**Listed records**
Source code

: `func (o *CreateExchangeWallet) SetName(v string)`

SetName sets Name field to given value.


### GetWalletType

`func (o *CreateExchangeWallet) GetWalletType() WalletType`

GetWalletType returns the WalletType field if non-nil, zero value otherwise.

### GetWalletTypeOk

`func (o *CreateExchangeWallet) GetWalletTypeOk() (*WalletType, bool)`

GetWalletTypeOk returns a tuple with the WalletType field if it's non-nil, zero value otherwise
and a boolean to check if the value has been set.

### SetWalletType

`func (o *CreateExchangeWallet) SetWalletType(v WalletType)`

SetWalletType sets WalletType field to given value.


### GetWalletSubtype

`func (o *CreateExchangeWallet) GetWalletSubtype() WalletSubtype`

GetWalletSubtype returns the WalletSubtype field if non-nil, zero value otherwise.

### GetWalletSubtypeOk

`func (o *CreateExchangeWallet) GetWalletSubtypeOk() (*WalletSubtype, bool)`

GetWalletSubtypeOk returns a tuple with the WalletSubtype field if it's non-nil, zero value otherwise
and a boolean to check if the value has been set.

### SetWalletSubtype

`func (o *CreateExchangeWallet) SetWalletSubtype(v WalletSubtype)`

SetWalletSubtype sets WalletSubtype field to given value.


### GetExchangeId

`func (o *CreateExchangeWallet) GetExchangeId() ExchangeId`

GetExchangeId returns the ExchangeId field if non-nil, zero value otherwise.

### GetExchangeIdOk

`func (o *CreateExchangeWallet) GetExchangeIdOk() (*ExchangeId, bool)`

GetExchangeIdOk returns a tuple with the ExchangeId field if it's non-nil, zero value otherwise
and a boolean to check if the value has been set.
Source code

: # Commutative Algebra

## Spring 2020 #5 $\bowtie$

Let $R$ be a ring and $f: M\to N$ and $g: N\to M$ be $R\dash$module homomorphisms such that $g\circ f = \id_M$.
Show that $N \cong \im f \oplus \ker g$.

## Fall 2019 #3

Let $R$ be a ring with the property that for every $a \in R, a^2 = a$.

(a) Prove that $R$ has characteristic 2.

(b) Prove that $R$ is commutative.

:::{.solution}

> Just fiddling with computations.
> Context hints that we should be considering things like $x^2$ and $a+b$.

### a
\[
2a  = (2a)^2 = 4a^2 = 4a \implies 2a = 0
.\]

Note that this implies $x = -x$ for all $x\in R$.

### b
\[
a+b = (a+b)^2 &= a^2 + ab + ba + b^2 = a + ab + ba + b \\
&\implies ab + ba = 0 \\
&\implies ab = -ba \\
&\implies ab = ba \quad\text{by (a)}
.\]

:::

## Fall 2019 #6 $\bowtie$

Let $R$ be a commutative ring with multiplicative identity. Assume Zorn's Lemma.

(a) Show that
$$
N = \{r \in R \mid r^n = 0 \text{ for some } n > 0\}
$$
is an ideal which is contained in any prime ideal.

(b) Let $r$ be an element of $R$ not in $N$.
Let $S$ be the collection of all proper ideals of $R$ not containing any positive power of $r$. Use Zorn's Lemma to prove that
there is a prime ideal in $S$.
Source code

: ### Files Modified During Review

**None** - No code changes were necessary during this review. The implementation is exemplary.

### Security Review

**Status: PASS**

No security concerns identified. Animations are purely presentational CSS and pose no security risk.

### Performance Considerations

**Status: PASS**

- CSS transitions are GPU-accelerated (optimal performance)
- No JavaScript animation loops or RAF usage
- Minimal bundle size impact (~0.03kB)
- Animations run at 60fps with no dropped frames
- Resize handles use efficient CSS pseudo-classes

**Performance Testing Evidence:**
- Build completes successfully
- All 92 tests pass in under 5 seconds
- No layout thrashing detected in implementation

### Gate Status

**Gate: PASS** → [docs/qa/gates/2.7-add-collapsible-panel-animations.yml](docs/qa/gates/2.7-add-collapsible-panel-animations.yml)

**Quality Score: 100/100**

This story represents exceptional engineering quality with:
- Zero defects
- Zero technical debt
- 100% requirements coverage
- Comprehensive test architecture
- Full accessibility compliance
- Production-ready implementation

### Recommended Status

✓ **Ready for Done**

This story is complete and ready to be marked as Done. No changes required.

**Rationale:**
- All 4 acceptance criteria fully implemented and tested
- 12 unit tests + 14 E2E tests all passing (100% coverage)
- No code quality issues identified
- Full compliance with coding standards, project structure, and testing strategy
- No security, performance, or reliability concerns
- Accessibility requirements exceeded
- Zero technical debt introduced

**Your task**
Reproduce all records exactly, without omissions.

**Reply**
Source code

: `func (o *CreateExchangeWallet) SetName(v string)`

SetName sets Name field to given value.


### GetWalletType

`func (o *CreateExchangeWallet) GetWalletType() WalletType`

GetWalletType returns the WalletType field if non-nil, zero value otherwise.

### GetWalletTypeOk

`func (o *CreateExchangeWallet) GetWalletTypeOk() (*WalletType, bool)`

GetWalletTypeOk returns a tuple with the WalletType field if it's non-nil, zero value otherwise
and a boolean to check if the value has been set.

### SetWalletType

`func (o *CreateExchangeWallet) SetWalletType(v WalletType)`

SetWalletType sets WalletType field to given value.


### GetWalletSubtype

`func (o *CreateExchangeWallet) GetWalletSubtype() WalletSubtype`

GetWalletSubtype returns the WalletSubtype field if non-nil, zero value otherwise.

### GetWalletSubtypeOk

`func (o *CreateExchangeWallet) GetWalletSubtypeOk() (*WalletSubtype, bool)`

GetWalletSubtypeOk returns a tuple with the WalletSubtype field if it's non-nil, zero value otherwise
and a boolean to check if the value has been set.

### SetWalletSubtype

`func (o *CreateExchangeWallet) SetWalletSubtype(v WalletSubtype)`

SetWalletSubtype sets WalletSubtype field to given value.


### GetExchangeId

`func (o *CreateExchangeWallet) GetExchangeId() ExchangeId`

GetExchangeId returns the ExchangeId field if non-nil, zero value otherwise.

### GetExchangeIdOk

`func (o *CreateExchangeWallet) GetExchangeIdOk() (*ExchangeId, bool)`

GetExchangeIdOk returns a tuple with the ExchangeId field if it's non-nil, zero value otherwise
and a boolean to check if the value has been set.
Source code

: # Commutative Algebra

## Spring 2020 #5 $\bowtie$

Let $R$ be a ring and $f: M\to N$ and $g: N\to M$ be $R\dash$module homomorphisms such that $g\circ f = \id_M$.
Show that $N \cong \im f \oplus \ker g$.

## Fall 2019 #3

Let $R$ be a ring with the property that for every $a \in R, a^2 = a$.

(a) Prove that $R$ has characteristic 2.

(b) Prove that $R$ is commutative.

:::{.solution}

> Just fiddling with computations.
> Context hints that we should be considering things like $x^2$ and $a+b$.

### a
\[
2a  = (2a)^2 = 4a^2 = 4a \implies 2a = 0
.\]

Note that this implies $x = -x$ for all $x\in R$.

### b
\[
a+b = (a+b)^2 &= a^2 + ab + ba + b^2 = a + ab + ba + b \\
&\implies ab + ba = 0 \\
&\implies ab = -ba \\
&\implies ab = ba \quad\text{by (a)}
.\]

:::

## Fall 2019 #6 $\bowtie$

Let $R$ be a commutative ring with multiplicative identity. Assume Zorn's Lemma.

(a) Show that
$$
N = \{r \in R \mid r^n = 0 \text{ for some } n > 0\}
$$
is an ideal which is contained in any prime ideal.

(b) Let $r$ be an element of $R$ not in $N$.
Let $S$ be the collection of all proper ideals of $R$ not containing any positive power of $r$. Use Zorn's Lemma to prove that
there is a prime ideal in $S$.
Source code

: ### Files Modified During Review

**None** - No code changes were necessary during this review. The implementation is exemplary.

### Security Review

**Status: PASS**

No security concerns identified. Animations are purely presentational CSS and pose no security risk.

### Performance Considerations

**Status: PASS**

- CSS transitions are GPU-accelerated (optimal performance)
- No JavaScript animation loops or RAF usage
- Minimal bundle size impact (~0.03kB)
- Animations run at 60fps with no dropped frames
- Resize handles use efficient CSS pseudo-classes

**Performance Testing Evidence:**
- Build completes successfully
- All 92 tests pass in under 5 seconds
- No layout thrashing detected in implementation

### Gate Status

**Gate: PASS** → [docs/qa/gates/2.7-add-collapsible-panel-animations.yml](docs/qa/gates/2.7-add-collapsible-panel-animations.yml)

**Quality Score: 100/100**

This story represents exceptional engineering quality with:
- Zero defects
- Zero technical debt
- 100% requirements coverage
- Comprehensive test architecture
- Full accessibility compliance
- Production-ready implementation

### Recommended Status

✓ **Ready for Done**

This story is complete and ready to be marked as Done. No changes required.

**Rationale:**
- All 4 acceptance criteria fully implemented and tested
- 12 unit tests + 14 E2E tests all passing (100% coverage)
- No code quality issues identified
- Full compliance with coding standards, project structure, and testing strategy
- No security, performance, or reliability concerns
- Accessibility requirements exceeded
- Zero technical debt introduced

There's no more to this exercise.